Inspector General of Police, Olukayode Egbetokun
An Akwa Ibom State High Court sitting in Uyo has ordered the Inspector General of Police, Olukayode Egbetokun, the Police Service Commission and four others to pay one Peace Robert, a housewife and a mother of two, the sum of N200m as damages for her unlawful arrest and detention.
The presiding judge, Justice Ntong Ntong gave the order on Tuesday, in a judgment he delivered in a case of enforcement of fundamental rights brought by the applicant.
According to the particulars of the case, one Ifenyinwa Olua approached the applicant, Peace Robert to link her up with someone in Europe who could buy euros and pay her in Naira, in March.
The sum of £55,000 amounting to N42.9m was said to have been transferred to a Spanish account and surprised by the transfers which came in quick succession, the account holder reported to the Spanish authorities, who placed restrictions on the account on the suspicion that the money could be illicit funds.
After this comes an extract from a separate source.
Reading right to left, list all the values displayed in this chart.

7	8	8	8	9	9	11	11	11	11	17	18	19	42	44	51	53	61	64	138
Consequently, the applicant was arrested by the police.
Joined in the suit as respondents were the Inspector General of Police, Commissioner of Police, Administration, Force Criminal Investigation Department, Abuja, Mr. Babazango Ibrahim; DSP Yusuf Dauda of Anti-Homicide Section, Alagbon in Lagos, Inspector Celestina Ugbaja of Special Fraud Unit, Ikoyi, Lagos and Police Service Commission.
Delivering judgment, Justice Ntong Ntong said he has “read in between lines the record file and has not seen where the Inspector General of Police and other respondents filed any process to challenge the averments of the applicant.”
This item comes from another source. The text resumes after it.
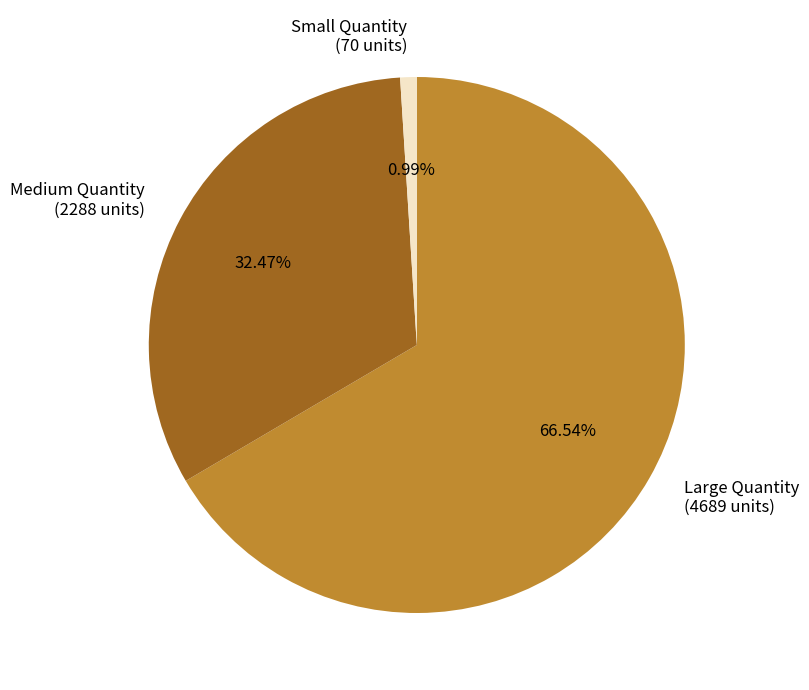

Is there a majority slice in this chart?

Yes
Justice Ntong said the evidence before the court showed that “the police threw caution to the wind and became a law unto themselves thereby bastarding the 1999 constitution, disrespecting the order of the court and treating the name of God and office of the President and Commander-in-Chief of the Armed Forces of the Federal Republic of Nigeria with disdain.”
The court also ordered the IGP and five other “respondents to return the N15m collected from the applicant to the Chief Registrar of the Federal High Court, Abuja pending the hearing and final determination of the criminal charge against the applicant before the Federal High Court.”
The trial judge held that the police were not “a debt recovery agency and has no power to have extorted N15m from the applicant in a matter they have not concluded investigation, nor the applicant tried and found guilty by a court of competent jurisdiction.”
Counsel for the applicant, Uwemedimo Nwoko (SAN), described the court as the last hope of the common man while counsel for the respondent, Akebong Essien, said his client did no wrong to have reported the matter to the police.
Up to the time of the judgment, the police had yet to properly arraign the applicant who has remained in their custody since March.